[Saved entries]

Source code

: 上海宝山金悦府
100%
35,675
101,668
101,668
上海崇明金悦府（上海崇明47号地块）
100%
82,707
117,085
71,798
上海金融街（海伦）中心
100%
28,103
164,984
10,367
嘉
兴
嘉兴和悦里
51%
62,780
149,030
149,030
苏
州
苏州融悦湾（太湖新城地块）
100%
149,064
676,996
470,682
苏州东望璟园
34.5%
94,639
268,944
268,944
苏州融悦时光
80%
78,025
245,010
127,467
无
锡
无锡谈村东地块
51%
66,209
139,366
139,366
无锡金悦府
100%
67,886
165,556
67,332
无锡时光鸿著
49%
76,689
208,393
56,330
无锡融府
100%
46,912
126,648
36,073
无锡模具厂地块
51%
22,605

[Your instructions]:
Please output these lines as a JSON list of strings, one string for each line, leaving out any blank lines.

[Solution for this problem]:
[
  "Source code",
  ": 上海宝山金悦府",
  "100%",
  "35,675",
  "101,668",
  "101,668",
  "上海崇明金悦府（上海崇明47号地块）",
  "100%",
  "82,707",
  "117,085",
  "71,798",
  "上海金融街（海伦）中心",
  "100%",
  "28,103",
  "164,984",
  "10,367",
  "嘉",
  "兴",
  "嘉兴和悦里",
  "51%",
  "62,780",
  "149,030",
  "149,030",
  "苏",
  "州",
  "苏州融悦湾（太湖新城地块）",
  "100%",
  "149,064",
  "676,996",
  "470,682",
  "苏州东望璟园",
  "34.5%",
  "94,639",
  "268,944",
  "268,944",
  "苏州融悦时光",
  "80%",
  "78,025",
  "245,010",
  "127,467",
  "无",
  "锡",
  "无锡谈村东地块",
  "51%",
  "66,209",
  "139,366",
  "139,366",
  "无锡金悦府",
  "100%",
  "67,886",
  "165,556",
  "67,332",
  "无锡时光鸿著",
  "49%",
  "76,689",
  "208,393",
  "56,330",
  "无锡融府",
  "100%",
  "46,912",
  "126,648",
  "36,073",
  "无锡模具厂地块",
  "51%",
  "22,605"
]